The Ipswich police were even more in a dither. They gave away the secret of how Mrs. Simpson was to arrive by practicing elaborately in front of Ipswich Courthouse. Inside last week, plagued with a bad cough and a runny nose, was Mr. Justice Hawke before whom Mrs. Simpson was to accuse Mr. Simpson of carrying on with "Buttercup." It was considered a good sign for Mrs. Simpson when Mr. Justice Hawke, after emitting a loud sneeze, snapped at a lawyer who was pleading another case: "Don't talk so much! I have already made up my mind." Sporting Mrs. Simpson asked no alimony when she divorced her U. S. husband some years ago and was expected to ask none in divorcing her British husband.

Meanwhile U. S. correspondents arriving in Ipswich were fascinated alike by the innocence of the local citizenry and the naughty talk of lawyers down from London. The latter's conversations were flavored with much the tone of a poem some of them read with gusto to one another from the current London New Statesman and Nation. Excerpts:

"Lord Barrenstock and Epicene, "What's it to me that you have been "In your pursuit of interdicted joys "Seducer of a hundred little boys . . . ? "Tis not for these unsocial acts, not these "I wet my pen! . . . "But oh! your tie is crooked and I see "Too plain you had an eclair for your tea. . . ."

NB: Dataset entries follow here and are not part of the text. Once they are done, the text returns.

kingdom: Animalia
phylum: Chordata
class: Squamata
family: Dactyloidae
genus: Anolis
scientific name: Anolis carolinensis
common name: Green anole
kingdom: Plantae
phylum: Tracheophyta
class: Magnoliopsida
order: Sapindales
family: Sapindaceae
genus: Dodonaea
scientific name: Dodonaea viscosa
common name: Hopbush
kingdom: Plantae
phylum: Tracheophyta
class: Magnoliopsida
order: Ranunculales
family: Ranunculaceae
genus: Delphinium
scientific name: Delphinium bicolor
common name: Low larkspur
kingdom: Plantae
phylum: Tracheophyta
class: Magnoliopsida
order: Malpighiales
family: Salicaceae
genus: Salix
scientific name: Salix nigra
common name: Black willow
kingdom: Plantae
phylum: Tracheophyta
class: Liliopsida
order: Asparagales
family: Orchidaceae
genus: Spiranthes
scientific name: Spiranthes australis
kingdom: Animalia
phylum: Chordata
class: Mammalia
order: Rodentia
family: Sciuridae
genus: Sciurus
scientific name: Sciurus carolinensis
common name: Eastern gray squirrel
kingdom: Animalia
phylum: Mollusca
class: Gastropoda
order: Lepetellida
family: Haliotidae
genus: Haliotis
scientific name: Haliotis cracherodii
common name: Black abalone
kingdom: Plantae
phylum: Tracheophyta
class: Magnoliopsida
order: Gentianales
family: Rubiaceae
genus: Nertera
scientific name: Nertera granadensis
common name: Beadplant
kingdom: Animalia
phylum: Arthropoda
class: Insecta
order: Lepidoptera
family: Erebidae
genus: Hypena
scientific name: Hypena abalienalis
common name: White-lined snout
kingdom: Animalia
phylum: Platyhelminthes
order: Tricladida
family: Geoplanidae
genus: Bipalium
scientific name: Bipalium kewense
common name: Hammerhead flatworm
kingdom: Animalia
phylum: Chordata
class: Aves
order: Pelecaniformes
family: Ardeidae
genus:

This circulated freely through the mails and was sold on every newsstand in the United Kingdom, but elaborate press secrecy and squeamishness continued to be maintained about the King and Mrs. Simpson. No British newspaper had yet dared mention facts set forth in copies of Liberty which were confiscated when they reached England last week. For no clear reason this suppression did not operate against U. S. newspapers which arrived screaming the same facts under banner headlines and were sold last week on the bookstalls of famed W. H. Smith & Sons. Apt was a Chicago Tribune front page cartoon by John Tinney McCutcheon showing Edward VIII as Prince Charming kneeling to Mrs. Simpson as Cinderella and finding that her foot fits his jeweled slipper. In the background John Bull shushes a man representing British Journalism who tears his hair and cries: "Ye gods! The biggest news story in the world-and I've got to sh-h-h."